Another complication for bitcoin-based campaign contributions is the digital currency’s tremendous volatility. Imagine if you made the maximum allowable contribution in bitcoin, and the value of the digital currency doubled before the candidate converted it into dollars. How would a candidate report the gain? Is this fair to other voters? For states with low contribution limits, the problem could be even more pronounced.

In the Sunflower state, campaign contribution limits have not risen for nearly 30 years. In February 2017, a measure to raise contributions was struck down, keeping in place the limit of $2,000 to gubernatorial candidates and $500 to candidates for the state House.
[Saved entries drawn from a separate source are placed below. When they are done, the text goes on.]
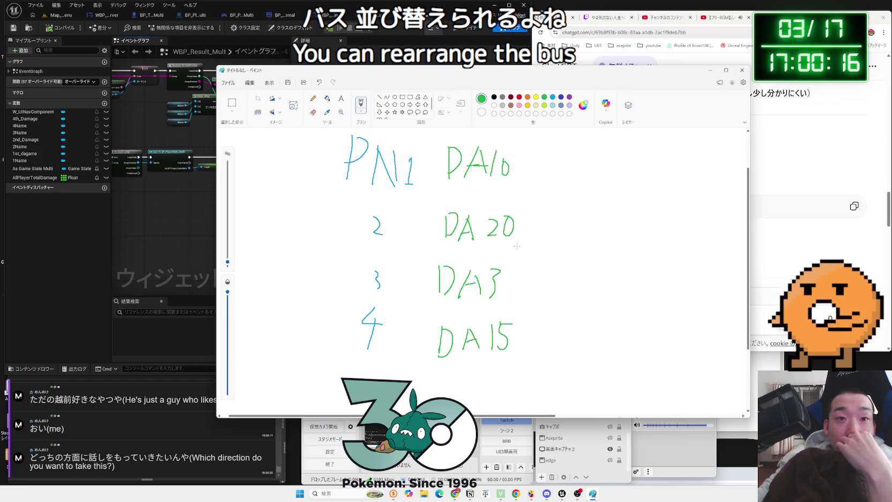
Circle the player rows in red, undo all the circles, and move Paint aside
left_click(519, 97)
left_click_drag(516, 244, 370, 219)
mouse_move(474, 187)
left_mouse_down()
mouse_move(337, 142)
mouse_move(536, 169)
mouse_move(502, 187)
left_mouse_up()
Fortunately, the opacity of bitcoin should not prove too dangerous in politics, at least in Kansas. This is because the state caps anonymous contributions at 50 percent of the amount a candidate can receive from an individual in an election cycle. In state-wide races, that means that the $2,000 individual cap equates to a $1,000 cap on cumulative anonymous contributions. For state Senate races, these amounts are $1,000 and $500 respectively, and for local or state representative races, these amounts are $500 and $250 respectively.

Although candidates like Brian Forde in California and Patrick Nelson in New York have accepted campaign contributions in bitcoin, the dearth of reporting standards remains worrisome. In December 2017, Skoglund plans to raise the issue of bitcoin campaign contributions at the Council on Government Ethics Laws.